To find the absolute maximum and minimum values of the given function f(x) = 3 - 3x^2 in the given interval -3 <= x <= 2, you can follow these steps:
Step 1: Find the critical points by taking the derivative of the function f(x) and setting it to zero.
So, let's find f'(x):
f(x) = 3 - 3x^2
f'(x) = 0 - 6x
Setting f'(x) = 0, we get:
0 - 6x = 0
-6x = 0
x = 0
So, the critical point is x = 0.
Step 2: Check the endpoints and the critical points to find the absolute max and min values.
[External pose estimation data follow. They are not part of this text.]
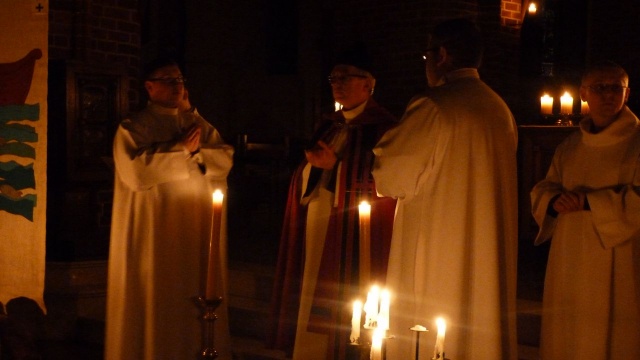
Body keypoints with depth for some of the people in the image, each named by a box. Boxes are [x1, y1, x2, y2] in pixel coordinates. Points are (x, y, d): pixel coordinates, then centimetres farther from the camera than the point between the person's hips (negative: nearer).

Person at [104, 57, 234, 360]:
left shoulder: (197, 125, 14)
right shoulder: (134, 127, -3)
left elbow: (225, 160, 4)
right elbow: (136, 173, -19)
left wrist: (194, 151, -12)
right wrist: (182, 149, -14)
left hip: (197, 231, 5)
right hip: (154, 233, -5)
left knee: (199, 303, 7)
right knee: (155, 303, -1)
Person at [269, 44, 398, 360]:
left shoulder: (382, 128, -8)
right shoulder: (330, 126, 16)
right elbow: (306, 177, 18)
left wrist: (335, 165, -16)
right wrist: (313, 162, -4)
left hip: (351, 235, -7)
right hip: (315, 231, 7)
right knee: (310, 307, 8)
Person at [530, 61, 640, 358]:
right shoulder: (570, 147, 13)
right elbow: (541, 191, 14)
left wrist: (588, 201, -17)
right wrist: (556, 201, -9)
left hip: (616, 270, -5)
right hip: (569, 268, 5)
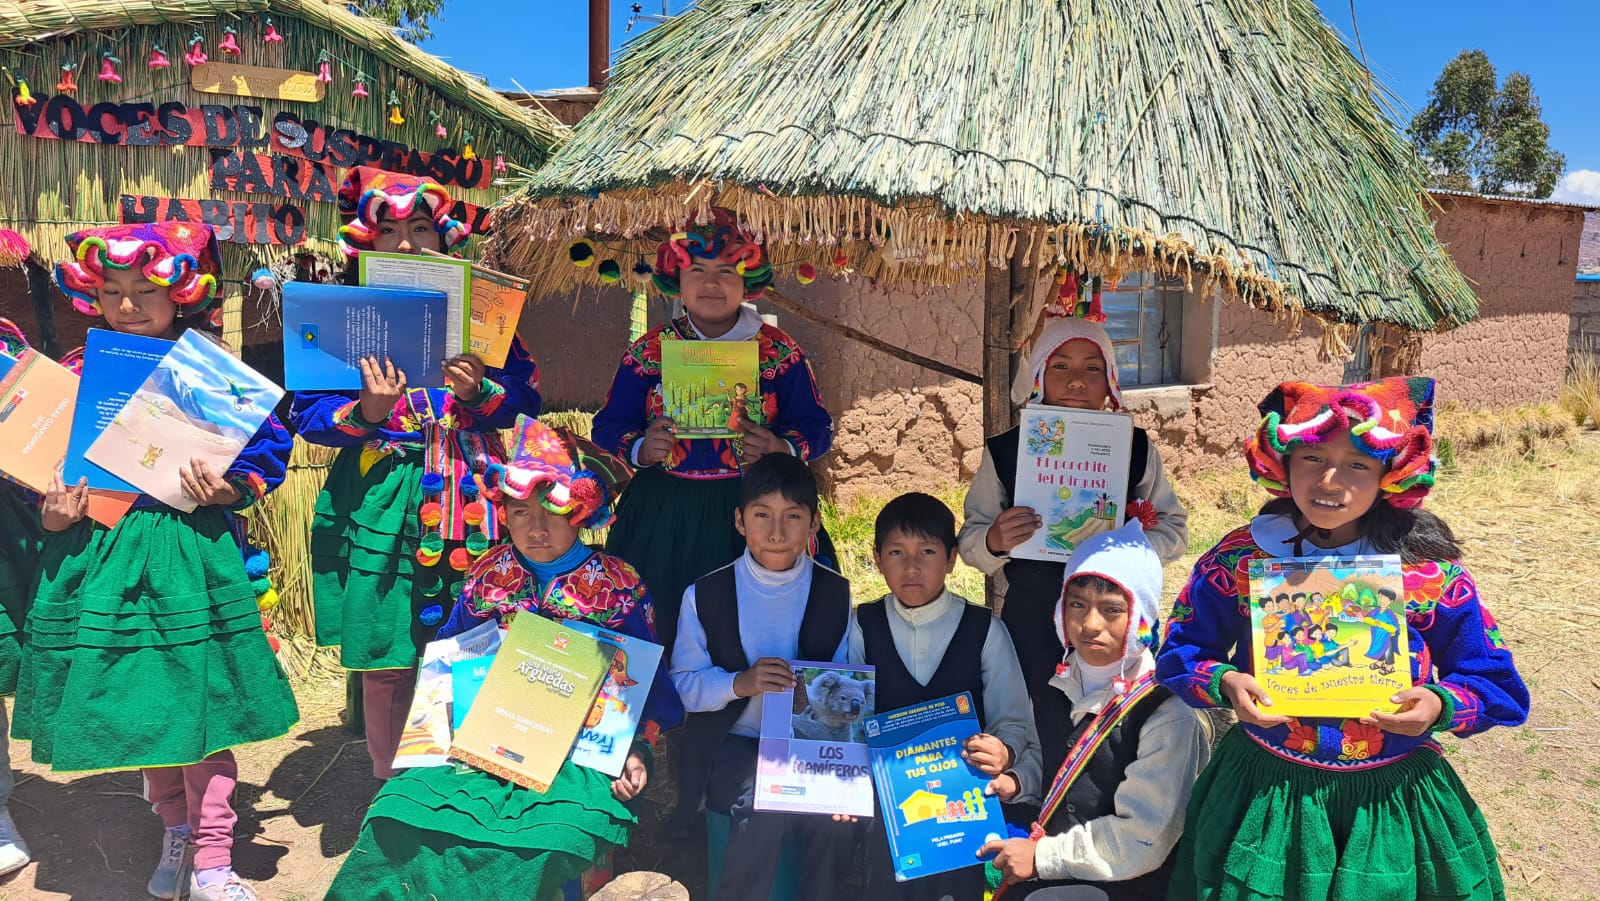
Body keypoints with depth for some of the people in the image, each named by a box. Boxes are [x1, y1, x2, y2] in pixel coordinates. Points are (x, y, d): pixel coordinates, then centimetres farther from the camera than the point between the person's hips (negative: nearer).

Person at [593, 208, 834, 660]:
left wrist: (783, 449, -18)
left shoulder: (779, 350, 3)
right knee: (659, 636, 3)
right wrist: (639, 448, -12)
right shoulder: (648, 350, 6)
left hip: (755, 508, -1)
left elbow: (817, 425, 3)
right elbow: (608, 424, 9)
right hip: (665, 514, 1)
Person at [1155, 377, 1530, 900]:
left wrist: (1440, 706, -20)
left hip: (1392, 802, 0)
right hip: (1263, 794, 0)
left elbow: (1495, 684, 0)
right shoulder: (1241, 558, -8)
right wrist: (1224, 683, -19)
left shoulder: (1433, 572, -8)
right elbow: (1180, 654, 1)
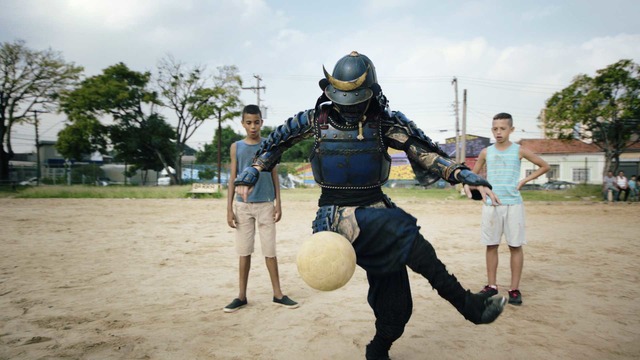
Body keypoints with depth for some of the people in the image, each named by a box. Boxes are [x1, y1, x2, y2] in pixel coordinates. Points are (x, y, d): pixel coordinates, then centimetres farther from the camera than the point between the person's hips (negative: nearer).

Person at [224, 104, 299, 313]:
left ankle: (278, 294, 15)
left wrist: (278, 204, -1)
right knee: (244, 252, 6)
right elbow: (232, 178, 4)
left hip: (265, 204, 0)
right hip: (243, 205, 0)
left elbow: (274, 176, 6)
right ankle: (242, 296, 16)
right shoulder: (236, 147, 4)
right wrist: (229, 208, -2)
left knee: (270, 251, 4)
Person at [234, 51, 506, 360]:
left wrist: (464, 176, -22)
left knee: (393, 297, 3)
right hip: (337, 215, -2)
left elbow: (425, 152, -9)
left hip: (376, 209, 3)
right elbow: (276, 141, 13)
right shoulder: (316, 119, -1)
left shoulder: (385, 121, -2)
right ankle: (469, 305, -17)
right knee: (403, 232, -29)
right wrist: (251, 172, 3)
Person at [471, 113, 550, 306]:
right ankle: (492, 285, 17)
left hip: (513, 204, -2)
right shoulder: (486, 152, 5)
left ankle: (514, 289, 10)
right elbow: (474, 174, 19)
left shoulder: (519, 151, 0)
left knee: (515, 246, 2)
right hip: (491, 205, 2)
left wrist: (524, 181, 0)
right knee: (491, 245, 6)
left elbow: (544, 166, 9)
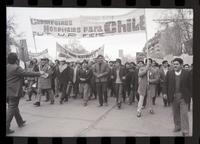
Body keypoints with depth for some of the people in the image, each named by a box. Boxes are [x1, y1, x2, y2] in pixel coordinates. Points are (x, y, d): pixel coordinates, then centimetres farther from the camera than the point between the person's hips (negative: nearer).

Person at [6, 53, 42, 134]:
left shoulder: (7, 67, 7)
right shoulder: (16, 68, -17)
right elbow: (27, 73, -17)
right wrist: (38, 74, -8)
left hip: (8, 92, 9)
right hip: (14, 92, -9)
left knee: (14, 107, 19)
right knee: (11, 109, -2)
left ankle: (20, 122, 34)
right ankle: (7, 128, -1)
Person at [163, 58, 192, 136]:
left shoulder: (186, 73, -2)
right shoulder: (169, 73, 4)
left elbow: (189, 85, -1)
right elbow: (166, 83, 7)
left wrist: (190, 95, -3)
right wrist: (165, 93, -1)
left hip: (183, 97, -3)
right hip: (173, 97, 3)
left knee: (184, 114, -2)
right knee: (175, 113, 14)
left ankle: (185, 132, 4)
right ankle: (177, 126, 30)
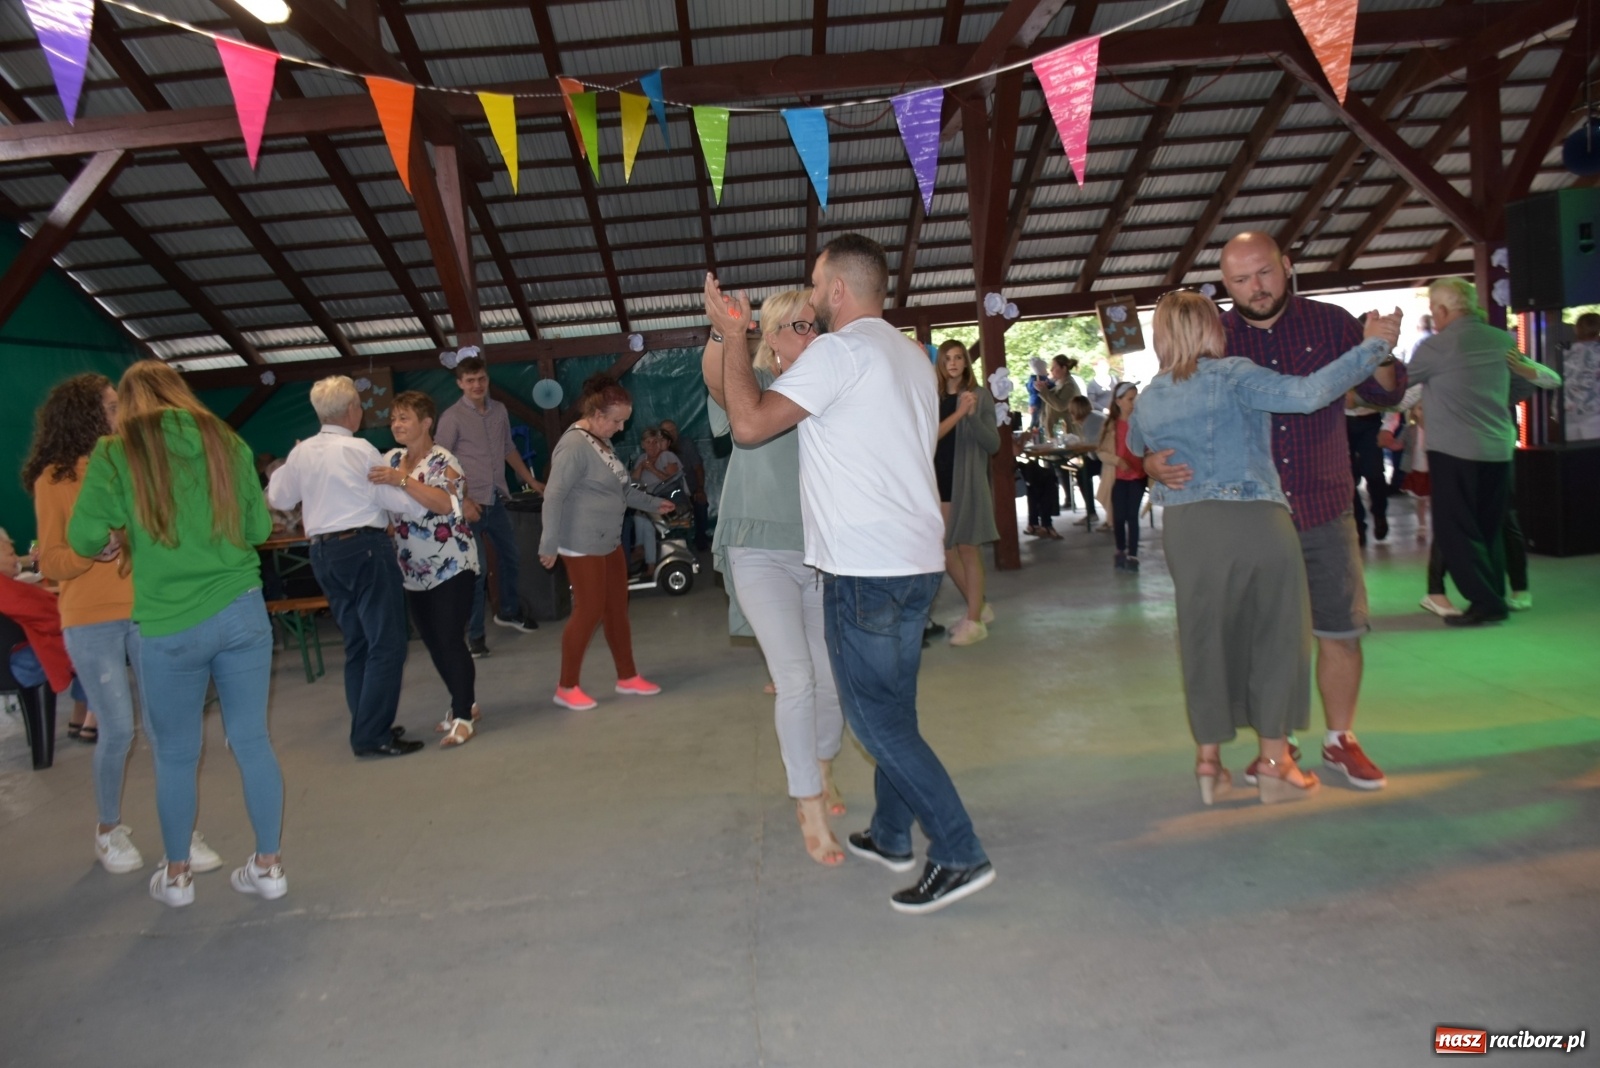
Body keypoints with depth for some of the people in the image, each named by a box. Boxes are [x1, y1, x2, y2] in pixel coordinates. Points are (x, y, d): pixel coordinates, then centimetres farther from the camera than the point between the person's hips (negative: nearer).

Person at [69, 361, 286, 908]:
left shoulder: (115, 454, -3)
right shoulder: (227, 443, 5)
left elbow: (84, 539, -7)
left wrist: (123, 538, 13)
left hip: (168, 628, -2)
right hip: (242, 612, 2)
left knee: (175, 756, 13)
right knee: (252, 741, 11)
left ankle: (177, 876, 29)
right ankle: (268, 866, 20)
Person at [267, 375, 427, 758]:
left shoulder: (301, 452, 8)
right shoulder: (359, 450, -12)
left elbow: (278, 498, 20)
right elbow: (396, 499, -11)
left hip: (323, 552, 8)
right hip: (364, 548, -8)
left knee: (357, 643, 16)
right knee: (386, 643, -3)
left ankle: (366, 727, 22)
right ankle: (373, 734, -5)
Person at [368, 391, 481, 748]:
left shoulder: (442, 461, -12)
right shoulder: (391, 460, 8)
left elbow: (444, 504, -28)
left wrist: (401, 480, -33)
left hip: (451, 567, -7)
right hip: (413, 571, 7)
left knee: (450, 640, -8)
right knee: (433, 642, 12)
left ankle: (463, 716, 0)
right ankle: (464, 703, 26)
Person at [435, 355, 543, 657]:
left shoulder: (499, 411, 7)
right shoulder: (452, 417, -9)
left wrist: (531, 480, 24)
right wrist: (463, 501, -17)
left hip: (497, 498, 6)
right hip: (471, 502, -6)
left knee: (509, 555, 19)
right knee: (477, 568, -6)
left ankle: (508, 611, 41)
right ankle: (474, 635, 5)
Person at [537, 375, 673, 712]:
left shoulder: (601, 441, 11)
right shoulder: (575, 445, -19)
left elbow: (619, 488, 22)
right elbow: (554, 496, -23)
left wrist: (653, 503, 24)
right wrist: (549, 545, -24)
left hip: (609, 541, 9)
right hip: (583, 545, -9)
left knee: (617, 608, 14)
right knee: (589, 611, -3)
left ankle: (627, 677, 25)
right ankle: (567, 687, 11)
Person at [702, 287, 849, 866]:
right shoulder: (754, 383, -4)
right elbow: (717, 380, -27)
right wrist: (723, 332, -48)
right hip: (763, 553, -4)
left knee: (833, 678, 10)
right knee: (795, 679, -12)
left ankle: (822, 771, 38)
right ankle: (810, 812, 1)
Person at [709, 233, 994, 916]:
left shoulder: (839, 351, -11)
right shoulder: (911, 355, 18)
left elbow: (750, 423, -16)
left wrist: (733, 337, -2)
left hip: (866, 568, -9)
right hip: (917, 560, 10)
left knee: (877, 718, -2)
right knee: (892, 710, 18)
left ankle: (959, 855, 1)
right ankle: (891, 837, 30)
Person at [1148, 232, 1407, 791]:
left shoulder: (1329, 323, 0)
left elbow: (1386, 394, 5)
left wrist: (1380, 355, -17)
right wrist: (1153, 461, -22)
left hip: (1324, 510, 1)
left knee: (1340, 631, 7)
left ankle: (1341, 741, 27)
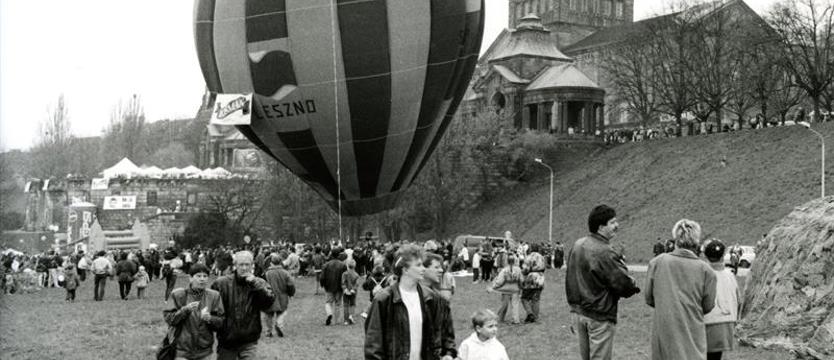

- Evaluate the function at the endpoints of the interval:
For x = -3:
f(-3) = 3 - 3(-3)^2
= 3 - 3(9)
= 3 - 27
= -24
For x = 2:
f(2) = 3 - 3(2)^2
= 3 - 3(4)
= 3 - 12
= -9
- Evaluate the function at the critical point:
For x = 0:
f(0) = 3 - 3(0)^2
= 3 - 3(0)
= 3 - 0
= 3
Step 3: Compare the values obtained in step 2 to find the absolute maximum and minimum values.
In this case, the absolute maximum value is 3, which occurs when x = 0.
The absolute minimum value is -24, which occurs when x = -3.
Thus, the absolute maximum value of f(x) is 3, and the absolute minimum value is -24 in the interval -3 <= x <= 2.